1. Autant votre zèle religieux me fait plaisir, autant je m’afflige en apprenant quelles dangereuses erreurs envahissent votre province et l’exposent aux plus grands dangers. Mais, ces choses ayant été prédites, il ne faut pas s’étonner qu’elles arrivent : il faut être sur nos gardes pour que le mal ne nous atteigne point.
Dieu, notre libérateur, ne permettrait pas ces épreuves, si les saints ne devaient pas en tirer d’utiles instructions. Ceux qui font et propagent ainsi le mal par la perversité de leur volonté méritent l’aveuglement en ce monde, les supplices éternels s’ils persistent opiniâtrement dans leur voie et s’ils négligent de se corriger lorsqu’ils sont encore en cette vie.
Toutefois, de même qu’ils font un mauvais usage des biens de Dieu, qui fait lever Son soleil sur les bons et sur les méchants et pleuvoir sur les justes et les injustes (Matth. V, 45), et qui, par Sa patience les appelle au repentir, quand ils amassent un trésor de colère pour le jour de la colère et de la manifestation du juste jugement de Dieu (Rom. II, 4-5) ; de même, dis-je, qu’en ne se corrigeant pas ils font un mauvais usage de la bonté et de la patience, c’est-à-dire des biens de Dieu, ainsi Dieu Lui-même fait un bon usage du mal qu’ils font : ce n’est pas seulement en punissant les coupables, conformément aux lois éternelles de Sa justice, c’est aussi en Se servant de l’iniquité pour exercer et faire avancer les saints afin que les bons profitent de la perversité même des méchants et qu’ils soient éprouvés et qu’ils soient mis en lumière : « Il faut, dit l’Apôtre, qu’il y ait des hérésies, afin qu’on reconnaisse ceux d’entre vous qui auront été éprouvés » (I Cor. XI, 19).

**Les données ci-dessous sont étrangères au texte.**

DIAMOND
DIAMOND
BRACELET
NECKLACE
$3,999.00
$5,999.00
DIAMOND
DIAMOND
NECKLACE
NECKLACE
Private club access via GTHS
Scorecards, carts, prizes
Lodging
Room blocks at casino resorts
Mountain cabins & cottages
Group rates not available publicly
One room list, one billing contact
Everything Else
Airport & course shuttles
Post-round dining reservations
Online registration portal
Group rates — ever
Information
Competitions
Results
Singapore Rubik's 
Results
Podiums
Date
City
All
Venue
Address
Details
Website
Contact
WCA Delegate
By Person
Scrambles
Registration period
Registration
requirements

2. Car si Dieu, dans Ses desseins, n’avait pas à faire un bon usage des méchants pour l’utilité de Ses élus, Lui qui a tiré de la trahison de Judas notre rédemption par le sang du Christ, Il pourrait ou ne pas permettre qu’ils naquissent, sachant d’avance qu’ils seront méchants, ou bien les faire mourir dès leurs premiers pas dans la voie de l’iniquité ; mais Il les laisse venir au monde dans la mesure qu’Il croit utile à l’avertissement et à l’épreuve de Sa sainte maison. C’est pourquoi Il console notre tristesse, car la tristesse que nous causent les méchants devient pour nous une force, mais elle accable ceux qui persévèrent dans leur perversité.

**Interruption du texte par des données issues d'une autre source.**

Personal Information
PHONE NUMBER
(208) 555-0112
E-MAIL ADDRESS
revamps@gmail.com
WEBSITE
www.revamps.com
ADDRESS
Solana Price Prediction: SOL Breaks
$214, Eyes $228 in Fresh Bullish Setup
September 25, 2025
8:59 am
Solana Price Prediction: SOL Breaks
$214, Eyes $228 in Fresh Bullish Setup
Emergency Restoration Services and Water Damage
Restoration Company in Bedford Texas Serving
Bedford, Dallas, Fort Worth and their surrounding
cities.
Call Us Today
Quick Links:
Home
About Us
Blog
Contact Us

Mais la joie que nous éprouvons lorsque l’un d’eux, sortant de sa voie, entre dans la société des saints, n’est comparable à aucune autre joie en cette vie. Il est écrit : « Mon fils, si tu es sage, tu le seras pour toi-même et pour tes proches ; si, au contraire, tu tombes dans le mal, tu en porteras seul la peine » (Prov. IX, 12).
Quand nous nous réjouissons sur les fidèles et les justes, ce qu’ils ont de bien nous profite comme à eux ; mais quand nous gémissons sur les infidèles et les injustes, leur malice et notre affliction ne nuisent qu’à eux seuls : un grand secours auprès de Dieu nous vient aussi des tristesses miséricordieuses que nous ressentons pour eux, des gémissements et des prières que nous inspirent ces mêmes tristesses.
C’est pourquoi, honorable servante de Dieu et digne de louanges dans le Christ, j’approuve et je bénis tout ce que votre lettre renferme de tristesse, de vigilance et de prudence contre ces hommes ; et, puisque vous me le demandez, je vous exhorte, selon mes forces, à persévérer dans cette voie : gémissez sur ces méchants avec la simplicité de la colombe, mais tenez-vous en garde contre eux avec la prudence du serpent (Matth. X, 16) ; travaillez, autant que vous le pourrez, à retenir dans la vraie foi ceux qui vous sont unis, et à ramener ceux qui seraient tombés dans quelque erreur.
3. Je rectifierais votre doctrine sur l’humanité qu’a prise le Verbe de Dieu lorsqu’Il S’est fait chair et qu’Il a habité parmi nous (Jean I, 14), si j’y trouvais quelque chose de contraire à la vérité.
Mais vous n’avez qu’à continuer à croire que le Fils de Dieu, en Se faisant homme, a pris toute notre nature, c’est-à-dire une âme raisonnable et une chair mortelle sans péché. Il a participé à notre infirmité, et non pas à notre iniquité, afin que, par cette infirmité commune à tous les hommes, Il nous délivrât de notre iniquité et nous amenât à sa justice, buvant la mort qui Lui venait de nous et nous offrant à boire la vie qui venait de Lui.
Si vous avez quelque écrit de ces gens-là, où ils soutiennent quelque chose de contraire à cette foi, veuillez me l’envoyer, afin que, non-seulement nous exposions notre foi, mais encore que nous réfutions leur erreur. Sans doute, ils s’efforcent d’appuyer leur sentiment pervers et impie sur des passages des divines Ecritures ; il faut leur prouver qu’ils ne comprennent pas bien le sens de ces lettres sacrées écrites pour le salut des fidèles : semblables à des homme qui se feraient des plaies graves avec des instruments de chirurgie destinés à guérir et non pas à blesser.
J’ai beaucoup travaillé et je travaille beaucoup encore, autant que Dieu m’en donne la force, pour combattre diverses erreurs. Si vous désirez avoir mes ouvrages, envoyez quelqu’un pour les copier : Dieu a voulu que vous puissiez le faire aisément, en vous donnant tout ce qu’il vous faut pour cela.